"""

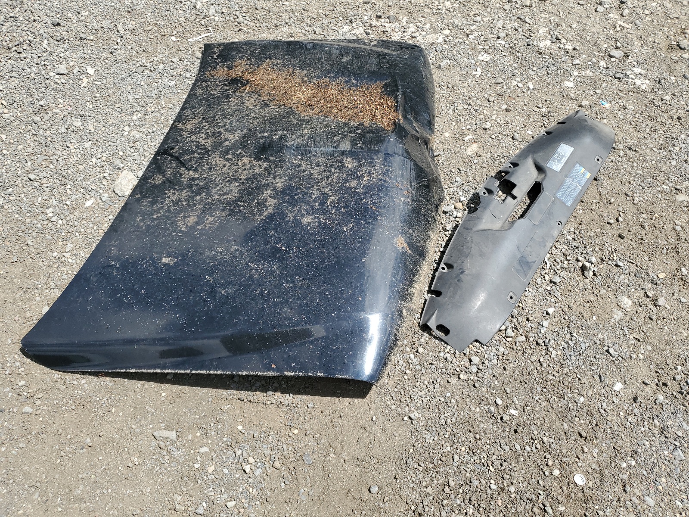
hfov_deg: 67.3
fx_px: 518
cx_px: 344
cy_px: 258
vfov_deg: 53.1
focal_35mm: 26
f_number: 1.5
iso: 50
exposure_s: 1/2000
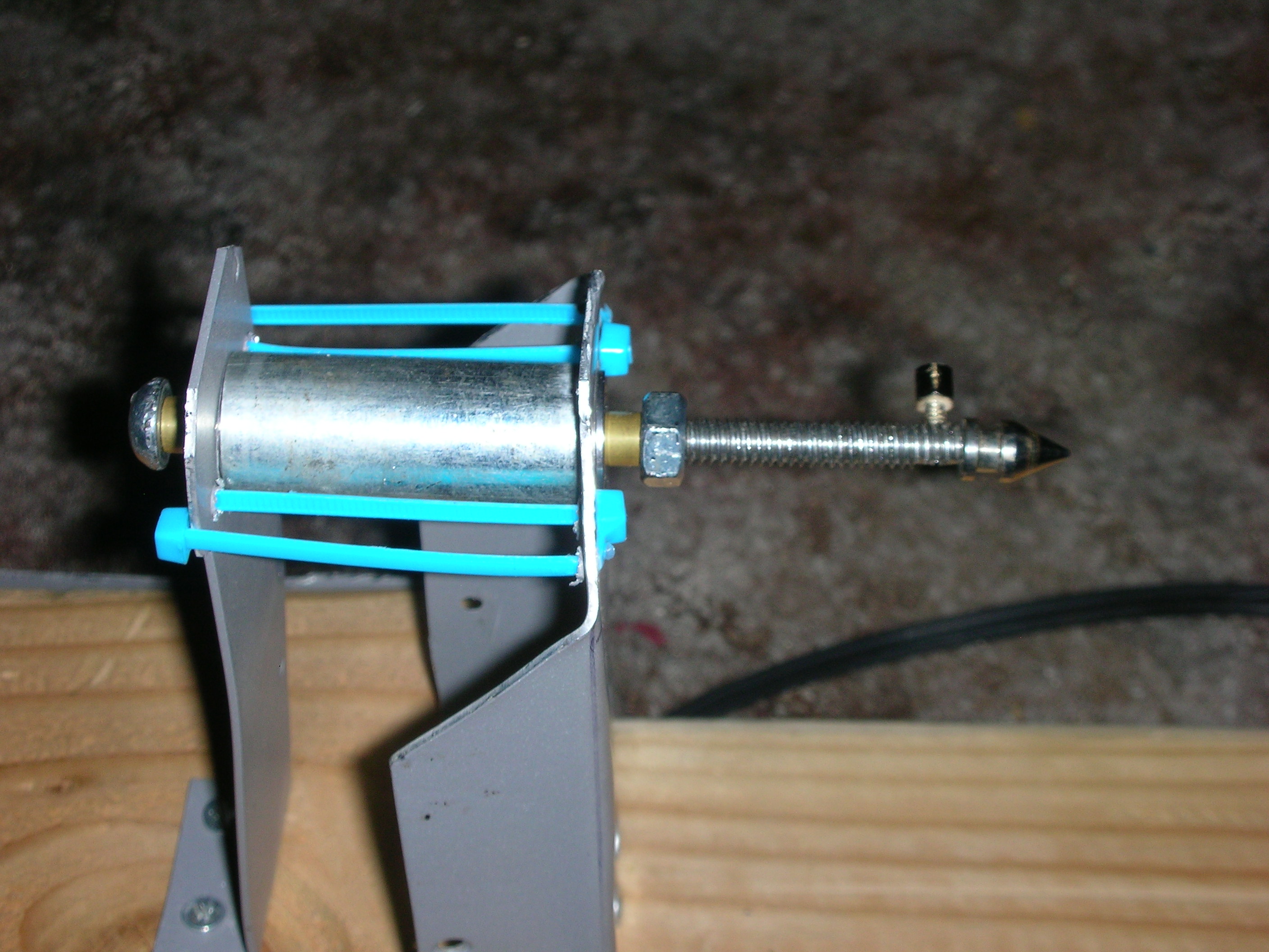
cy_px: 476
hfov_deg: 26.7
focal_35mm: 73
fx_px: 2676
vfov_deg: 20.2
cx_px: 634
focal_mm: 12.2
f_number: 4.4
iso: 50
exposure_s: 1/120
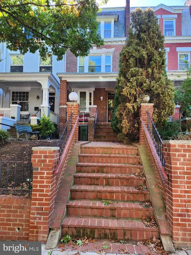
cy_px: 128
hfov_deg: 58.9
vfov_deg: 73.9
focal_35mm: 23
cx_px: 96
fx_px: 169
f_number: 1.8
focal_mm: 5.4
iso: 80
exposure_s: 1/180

"""
"""

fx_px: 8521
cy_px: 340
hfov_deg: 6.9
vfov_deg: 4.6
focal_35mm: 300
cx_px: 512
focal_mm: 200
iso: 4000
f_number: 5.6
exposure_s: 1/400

"""
"""

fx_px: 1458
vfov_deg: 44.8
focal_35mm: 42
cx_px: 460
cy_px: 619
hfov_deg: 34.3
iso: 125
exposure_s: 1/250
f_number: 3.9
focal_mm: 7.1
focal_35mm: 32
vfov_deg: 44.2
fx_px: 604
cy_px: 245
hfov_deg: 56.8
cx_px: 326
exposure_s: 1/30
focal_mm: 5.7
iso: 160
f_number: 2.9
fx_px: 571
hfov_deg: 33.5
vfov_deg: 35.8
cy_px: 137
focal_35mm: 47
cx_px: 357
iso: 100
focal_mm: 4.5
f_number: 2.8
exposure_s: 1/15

"""

Return the stretch of data that begins with the line showing "fx_px: 2676" and goes on through the line showing "exposure_s: 1/180", exactly, with pictures removed.

fx_px: 2676
vfov_deg: 20.2
cx_px: 634
focal_mm: 12.2
f_number: 4.4
iso: 50
exposure_s: 1/120
cy_px: 128
hfov_deg: 58.9
vfov_deg: 73.9
focal_35mm: 23
cx_px: 96
fx_px: 169
f_number: 1.8
focal_mm: 5.4
iso: 80
exposure_s: 1/180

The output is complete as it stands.